Comprehensive trademark search-A comprehensive trademark search consists of searching state trademark databases, company database names, domain name databases, publications, and some international databases. We will also search different variations of your mark to determine any additional conflicts. A formal legal opinion will be drafted explaining any potential risks you may pursue if you decide to register the mark. This search is very extensive and takes approximately 2 weeks to perform.
 

What happens if my mark receives an office action?

An office action from the USPTO is a request to provide more information to assist the examining attorney in determining whether the mark is appropriate for registration.
 
What is a non-substantive trademark Office Action?
Non-substantive trademark Office Actions are letters issued by USPTO examining attorneys that do not necessarily refuse registration of the mark and do not require significant legal research or argument. Non-substantive Office Actions generally cover formalities that may be resolved quickly and inexpensively.
EXAMPLE:
  • proposed amendment to the identification of goods/services or the classification
  • request for more information on the mark (e.g., whether mark has a meaning in the industry or foreign language)
  • proposed revision to the description of a stylized special form mark
  • requested disclaimer of a portion of the trademark

     

     

What is a substantive trademark office action?
Substantive trademark Office Actions typically include a refusal to register the trademark based on certain grounds. Responses to substantive Office Action generally require greater effort and cost than those of non-substantive Office Action responses.
EXAMPLE:
  • Likelihood of confusion refusal
  • Mere descriptiveness refusals
  • Dispute re: disclaimer requirement
  • Any office Action that raises issues which require a greater effort in response
  • As a further example, the examining attorney may be offering registration on the Supplemental Register which may require a Statement of Use.
 

What happens when a mark is approved for publication?

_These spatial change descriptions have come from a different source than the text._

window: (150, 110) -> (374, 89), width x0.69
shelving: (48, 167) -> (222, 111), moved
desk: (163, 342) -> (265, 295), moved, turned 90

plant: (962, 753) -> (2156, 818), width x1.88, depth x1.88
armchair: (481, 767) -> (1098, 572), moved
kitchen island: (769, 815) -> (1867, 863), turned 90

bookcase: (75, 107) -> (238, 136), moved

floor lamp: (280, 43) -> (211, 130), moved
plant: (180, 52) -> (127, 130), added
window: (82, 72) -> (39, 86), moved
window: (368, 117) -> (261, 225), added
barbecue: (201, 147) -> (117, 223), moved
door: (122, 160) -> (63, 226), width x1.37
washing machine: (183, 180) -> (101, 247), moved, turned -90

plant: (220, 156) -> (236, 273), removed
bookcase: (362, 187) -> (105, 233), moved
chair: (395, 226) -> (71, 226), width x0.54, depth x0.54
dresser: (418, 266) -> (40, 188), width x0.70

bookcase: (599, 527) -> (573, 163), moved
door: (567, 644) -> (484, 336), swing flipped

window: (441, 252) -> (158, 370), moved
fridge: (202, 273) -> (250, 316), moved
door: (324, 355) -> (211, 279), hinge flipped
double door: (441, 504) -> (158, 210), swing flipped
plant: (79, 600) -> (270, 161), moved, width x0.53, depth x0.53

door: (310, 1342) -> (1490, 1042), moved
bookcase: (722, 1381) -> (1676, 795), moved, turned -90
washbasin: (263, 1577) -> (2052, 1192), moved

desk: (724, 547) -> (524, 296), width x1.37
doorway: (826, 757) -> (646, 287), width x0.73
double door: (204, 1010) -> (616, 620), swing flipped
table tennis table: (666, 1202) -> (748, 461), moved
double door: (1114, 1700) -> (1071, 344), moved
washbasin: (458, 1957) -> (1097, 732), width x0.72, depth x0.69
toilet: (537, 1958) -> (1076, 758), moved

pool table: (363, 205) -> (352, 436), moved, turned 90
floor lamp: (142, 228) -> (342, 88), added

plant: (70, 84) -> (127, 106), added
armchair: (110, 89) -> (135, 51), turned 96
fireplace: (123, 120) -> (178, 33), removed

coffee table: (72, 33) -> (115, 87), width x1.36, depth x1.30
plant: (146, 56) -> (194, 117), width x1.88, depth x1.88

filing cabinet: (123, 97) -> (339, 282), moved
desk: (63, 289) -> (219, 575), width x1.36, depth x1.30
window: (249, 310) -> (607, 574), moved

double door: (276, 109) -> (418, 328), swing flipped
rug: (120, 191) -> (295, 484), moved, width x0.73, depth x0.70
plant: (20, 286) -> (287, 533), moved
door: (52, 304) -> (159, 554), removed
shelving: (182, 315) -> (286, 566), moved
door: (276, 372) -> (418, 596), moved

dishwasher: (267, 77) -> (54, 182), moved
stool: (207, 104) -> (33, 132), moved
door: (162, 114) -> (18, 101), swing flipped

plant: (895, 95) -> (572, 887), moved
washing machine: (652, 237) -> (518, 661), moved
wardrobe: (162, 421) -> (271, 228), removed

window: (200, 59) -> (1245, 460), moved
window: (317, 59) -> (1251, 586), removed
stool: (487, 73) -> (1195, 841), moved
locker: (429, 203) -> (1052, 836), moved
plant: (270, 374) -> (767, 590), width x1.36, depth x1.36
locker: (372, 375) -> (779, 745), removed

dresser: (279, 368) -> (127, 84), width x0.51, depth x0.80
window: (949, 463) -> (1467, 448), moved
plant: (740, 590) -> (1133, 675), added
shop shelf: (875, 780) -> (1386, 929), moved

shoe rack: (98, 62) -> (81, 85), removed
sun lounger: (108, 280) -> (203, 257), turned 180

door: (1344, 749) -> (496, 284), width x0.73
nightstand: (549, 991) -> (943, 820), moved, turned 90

If a mark is approved for publication, the examining attorney at the USPTO completed review of your application and determined that there are no issues that would bar the registration of your trademark. The mark will be scheduled to be published in the USPTO official gazette. Once published, third parties will have 30 days to file an opposition claiming that they will be damaged by the registration of your mark. If an opposition is not filed, the mark will proceed to the final stages of registration and a notice of allowance will be issued. If your mark was filed as an intent to use in commerce, you will be required to file a statement of use (proof that the mark is being used in commerce) prior to the issuance of the registration.

 

What is a “notice of allowance”?

A notice of allowance is a confirmation from the USPTO that a particular mark has survived the opposition period following publication in the Official USPTO Gazette. It does not mean the mark has been registered. If the mark was filed as an intent to use, the USPTO will issue a notice of allowance about eight weeks after the date the mark was published.

 

The applicant has six months from the date of the notice of allowance to either:

1) file a statement of use (proof that the mark is being used in commerce) or

2) Request a six month extension of time to file a statement of use.

 

An applicant has six months from the mailing date of the notice of allowance in which to either file a statement of use or file an extension request. An applicant may file more than one six month extension request, but a limit exists on the total number of extension requests permitted and the timeframe that they must be submitted within.

 

Why am I receiving emails and letters from third parties telling me I have to pay more money?!

Correspondence from third parties:
Once your application is submitted, the applicant’s information becomes public record. You may receive emails from third parties requesting that you pay additional funds to secure your trademark. Please note that these emails are sales emails from third parties. Any official correspondence from the USPTO will be directed to our office.